Pleasures of Life
The Forever Christmas Tree
What goes around comes around
By Tom Allen
Vintage is all the craze, a buzzword for something that was once outdated but has become desirable and hip. Millennials, remembering those iconic treasures from their childhood, rummage through thrift stores for everything from clothes to kitchen utensils to furniture begging the label “retro.”
Vintage Christmas qualifies. Holiday retro is in high demand. Take your mother or grandmother’s beloved ceramic Christmas tree. Popular in the ’60s and ’70s, by the time the earth-toned ’80s rolled around, the trees lost popularity, partly due to aesthetics, also because bulky cathode ray tube televisions were replaced by flat screens. Where to place Granny’s beloved ceramic tree became a challenge.

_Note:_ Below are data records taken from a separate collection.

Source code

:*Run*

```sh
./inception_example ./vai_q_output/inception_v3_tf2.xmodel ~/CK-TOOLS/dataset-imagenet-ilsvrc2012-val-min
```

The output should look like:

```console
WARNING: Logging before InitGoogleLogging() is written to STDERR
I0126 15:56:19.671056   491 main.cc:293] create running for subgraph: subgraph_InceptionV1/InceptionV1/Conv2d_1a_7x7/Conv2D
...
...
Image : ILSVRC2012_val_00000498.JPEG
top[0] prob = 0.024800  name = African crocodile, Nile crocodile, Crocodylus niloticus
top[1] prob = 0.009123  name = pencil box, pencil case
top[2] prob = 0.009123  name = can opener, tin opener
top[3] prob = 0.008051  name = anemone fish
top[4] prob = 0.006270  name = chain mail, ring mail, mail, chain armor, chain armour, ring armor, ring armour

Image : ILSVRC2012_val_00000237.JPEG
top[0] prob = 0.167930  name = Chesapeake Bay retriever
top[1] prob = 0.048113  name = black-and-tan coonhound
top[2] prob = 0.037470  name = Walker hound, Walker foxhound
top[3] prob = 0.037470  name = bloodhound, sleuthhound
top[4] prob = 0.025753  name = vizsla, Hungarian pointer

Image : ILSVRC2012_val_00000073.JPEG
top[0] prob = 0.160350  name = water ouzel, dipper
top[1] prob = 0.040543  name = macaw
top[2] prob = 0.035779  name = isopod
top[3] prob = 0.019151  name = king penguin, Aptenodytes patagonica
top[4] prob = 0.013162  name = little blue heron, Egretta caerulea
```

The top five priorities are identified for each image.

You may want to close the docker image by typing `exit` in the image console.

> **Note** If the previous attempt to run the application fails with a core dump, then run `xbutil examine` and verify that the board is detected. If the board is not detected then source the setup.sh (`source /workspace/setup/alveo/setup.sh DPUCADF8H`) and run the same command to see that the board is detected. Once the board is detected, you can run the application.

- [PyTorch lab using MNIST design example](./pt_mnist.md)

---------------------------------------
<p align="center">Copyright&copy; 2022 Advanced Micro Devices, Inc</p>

My mother was gifted a 12-inch ceramic tree in the early ’70s, crafted by a friend who found a retirement hobby making funky owls and mushroom-embossed napkin holders, at a rural ceramics shop. The tree, dark green and flocked with ceramic snow, held multi-colored translucent plastic bulbs. A 60-watt bulb, screwed into the base, illuminated the tree, which rested on a tea cart in the hallway of my childhood home. The tree was visible, and enjoyed, from my parents’ rocker recliners, but only for a few days in December. My mother, a minimalist before the word found its way into the urban dictionary, decorated a week before Christmas. I still remember the thrill of hearing the click of the tree’s on/off light switch, which produced that instant, multi-colored illumination. Pure joy.
Decorations came down a couple of days after the holiday. An elementary school teacher who cherished her holiday break, Mom disliked anything that might capture dust, like a ceramic Christmas tree. More dust meant more cleaning, and more cleaning meant less time to enjoy her break. Though she and my dad enjoyed the tree for years, her pragmatic side always won out. No 12 days of Christmas for their tree, living or ceramic.
My mother’s last Christmas was spent in hospice care, at an assisted living center. I brought her beloved ceramic tree and placed it on a chest of drawers, easy for her to see and enjoy from her hospital bed. The tree’s lights dissipated some of the room’s darkness and cushioned the sadness of her pending loss. That year, she allowed the treasure to stay up after Christmas. The tree was shining bright when she died on a snowy night in late January.
Mom’s ceramic tree made its way home to our house, where we enjoy those same multi-colored lights from Thanksgiving until late winter. I would leave the tree up year round. Last year my wife drew the line on Valentine’s Day.
No longer relegated to the yard sale bin as they were 30 years ago, mid- to late-century ceramic trees are in high demand. Whether made by a beloved aunt or mass produced in the U.S., don’t expect to snag a tree in your local thrift shop for 10 bucks. Vintage trees can go for several hundred dollars. Newer ones, their production outsourced overseas, are still pricey. Smaller versions can be found at Michael’s or Hobby Lobby. I’ve seen larger beauties at Gulley’s Garden Center in Southern Pines, and even on Etsy and Amazon.
The Vermont Country Store, known as “purveyors of the practical and hard-to-find since 1946,” sells “Made in China” ceramic trees from $15 (5-inch) to over $100 (16-inch). If you’re lucky enough to find one at an antique store, made years ago in the U.S. or by someone’s great-aunt, prepare to pay top dollar.
Our millennial daughters care little for the Barbie ornaments and personalized creations of their childhood, but both have their eyes on Grandma’s ceramic tree. Sorry, girls, gotta wait on that one. PS
Tom Allen is a retired minister who lives in Whispering Pines.